DNA from the swab head was performed as described previously47,48. Briefly, the swab heads were processed with the Kaneka Easy DNA Extraction Kit version 2 (KN-T110005; Kaneka Corp., Tokyo, Japan), followed by the enzymatic DNA extraction process with QIAamp DNA Mini Kit (51,304; Qiagen N.V., Venlo, The Netherlands). The extracted DNA samples were stored at − 30 °C until NGS preparation.

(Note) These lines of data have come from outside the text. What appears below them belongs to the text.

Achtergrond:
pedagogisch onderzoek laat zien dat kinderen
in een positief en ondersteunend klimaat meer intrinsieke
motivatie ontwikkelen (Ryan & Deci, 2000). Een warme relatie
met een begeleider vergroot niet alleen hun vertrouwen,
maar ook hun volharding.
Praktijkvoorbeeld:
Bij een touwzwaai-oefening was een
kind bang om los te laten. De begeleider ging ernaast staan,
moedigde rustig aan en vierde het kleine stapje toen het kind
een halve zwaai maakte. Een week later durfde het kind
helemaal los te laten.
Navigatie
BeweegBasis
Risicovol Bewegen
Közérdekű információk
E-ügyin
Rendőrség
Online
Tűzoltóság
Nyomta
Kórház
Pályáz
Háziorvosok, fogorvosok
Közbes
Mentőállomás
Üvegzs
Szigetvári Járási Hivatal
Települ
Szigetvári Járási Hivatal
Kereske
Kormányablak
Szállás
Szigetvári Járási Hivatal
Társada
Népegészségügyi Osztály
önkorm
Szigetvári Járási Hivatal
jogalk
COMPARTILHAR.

The swab without skin swabbing served as a negative control, and the ZymoBIOMICS Microbial Community Standard (D6300; Zymo Research Corp., Irvine, CA, USA) was used as a positive control (Supplementary Fig. 3). Little overlap between the observed skin microbiome (Fig. 1 and Table 2) and the negative control (Supplementary Fig. 3a) ruled out the possibility of contamination from the experimental materials (e.g., swabs and kits). The closeness of the theoretical and observed compositions of the positive control, especially the effective detection of gram-positive, skin-related Staphylococcus, implied the successful extraction and analysis of bacterial DNA (Supplementary Fig. 3b).

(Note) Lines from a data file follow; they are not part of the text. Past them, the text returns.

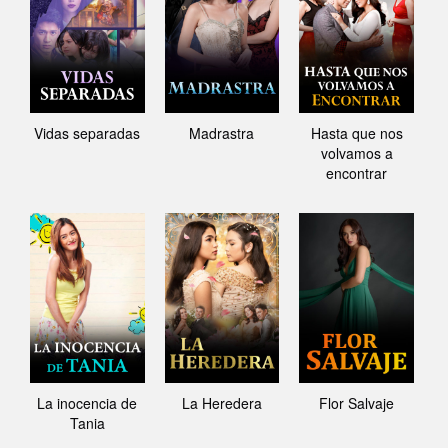
Vidas separadas
Madrastra
Hasta que nos
volvamos a
encontrar
La inocencia de
La Heredera
Flor Salvaje
Tania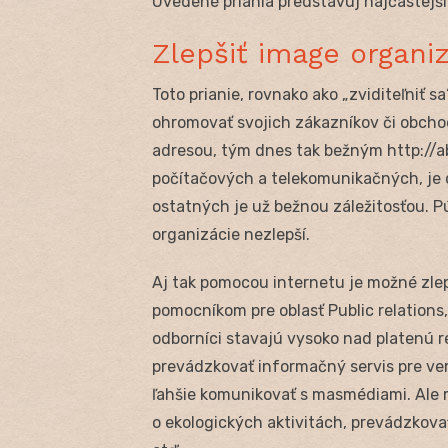
Uvedené priania predstavuj najčastejši
Zlepšiť image organi
Toto prianie, rovnako ako „zviditeľniť 
ohromovať svojich zákazníkov či obc
adresou, tým dnes tak bežným http://a
počítačových a telekomunikačných, je
ostatných je už bežnou záležitosťou. 
organizácie nezlepší.
Aj tak pomocou internetu je možné zlep
pomocníkom pre oblasť Public relations
odborníci stavajú vysoko nad platenú 
prevádzkovať informačný servis pre ve
ľahšie komunikovať s masmédiami. Ale 
o ekologických aktivitách, prevádzkova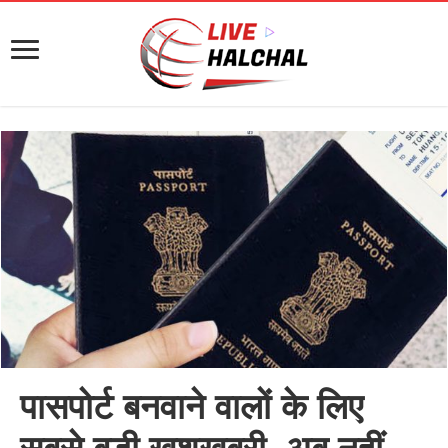
पासपोर्ट बनवाने वालों के लिए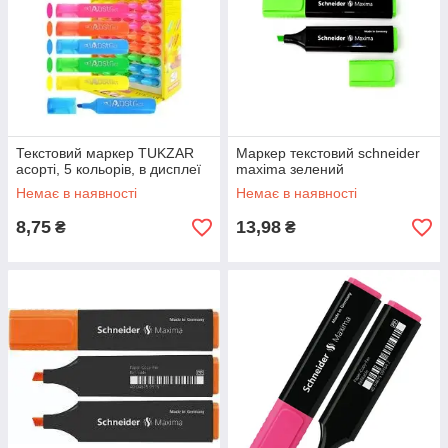
Текстовий маркер TUKZAR
Маркер текстовий schneider
асорті, 5 кольорів, в дисплеї
maxima зелений
Немає в наявності
Немає в наявності
8,75
13,98
₴
₴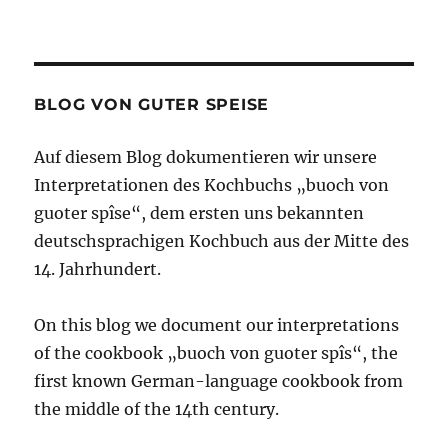
BLOG VON GUTER SPEISE
Auf diesem Blog dokumentieren wir unsere
Interpretationen des Kochbuchs „buoch von
guoter spîse“, dem ersten uns bekannten
deutschsprachigen Kochbuch aus der Mitte des
14. Jahrhundert.
On this blog we document our interpretations
of the cookbook „buoch von guoter spîs“, the
first known German-language cookbook from
the middle of the 14th century.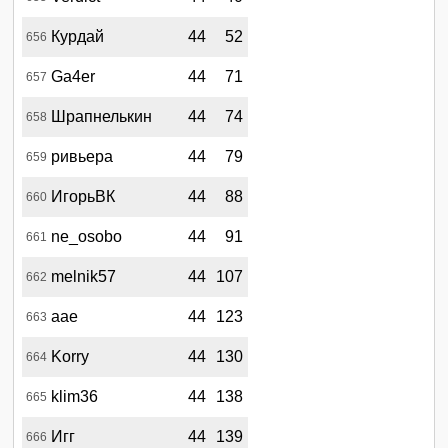
Курдай
44
52
656
Ga4er
44
71
657
Шрапнелькин
44
74
658
ривьера
44
79
659
ИгорьВК
44
88
660
ne_osobo
44
91
661
melnik57
44
107
662
аае
44
123
663
Korry
44
130
664
klim36
44
138
665
Игг
44
139
666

The extracted DNA was dedicated to the NGS analysis as described previously48. The DNA samples were first quantified for the copy number of the 16S ribosomal RNA (rRNA) gene for normalization with a quality check. The same amount of the 16S rRNA gene from each sample was then used to amplify the V3-V4 hypervariable region48,49,50. After indexing polymerase chain reaction with the Nextera XT Index Kit version 2 (FC-131-2001 to 2004; Illumina, Inc., San Diego, CA, USA), the resultant library was loaded onto the MiSeq System (SY-410-1003; Illumina) with MiSeq Reagent Kit version 3, 600 cycles (MS-102-3003; Illumina), and 15% PhiX Control v3 (FC-110-3001; Illumina) spike-in.

Sequence analysis

The raw fastq sequences were first quality-filtered by sickle51 and chimera-eliminated by usearch52,53. The high-quality, chimera-free sequences were then fed into the Qiime software version 1.9.154. For the calculation of the OTUs, a 97% threshold was used. The Silva database55 version 132 was used for taxonomic assignment. Beta diversity was calculated based on the unweighted UniFrac distance followed by principal coordinate analysis. Alpha diversity indices [Chao1, observed OTUs, Faith’s phylogenetic diversity, and Shannon index] were calculated by the “” command of Qiime1. The samples were rarefied at 3000 depth of sequences, and the samples with less than 3000 sequences were discarded.

Statistical analysis

The data were expressed as means ± standard deviation, medians [interquartile range (IQR)], or n (%) where appropriate. The boxplot denotes the 25th, 50th, and 75th percentile boxes with 25th percentile − 1.5 × IQR to 75th percentile + 1.5 × IQR whiskers. For categorical variables, Fisher’s exact test was used. For continuous variables, Welch’s t-test or Mann–Whitney U test was used for two-group comparison where appropriate. A two-way analysis of variance with partial η2 values of effect size was used to take into account the two factors of sex and country differences in relative abundance. For multiple comparisons of bacterial abundance, Benjamini-Hochberg’s false discovery rate control was employed. The corrected p-values were denoted hereafter as q-values. p- or q-values < 0.05 was considered statistically significant. All statistical analyses were performed using R statistical software56 version 3.9.2.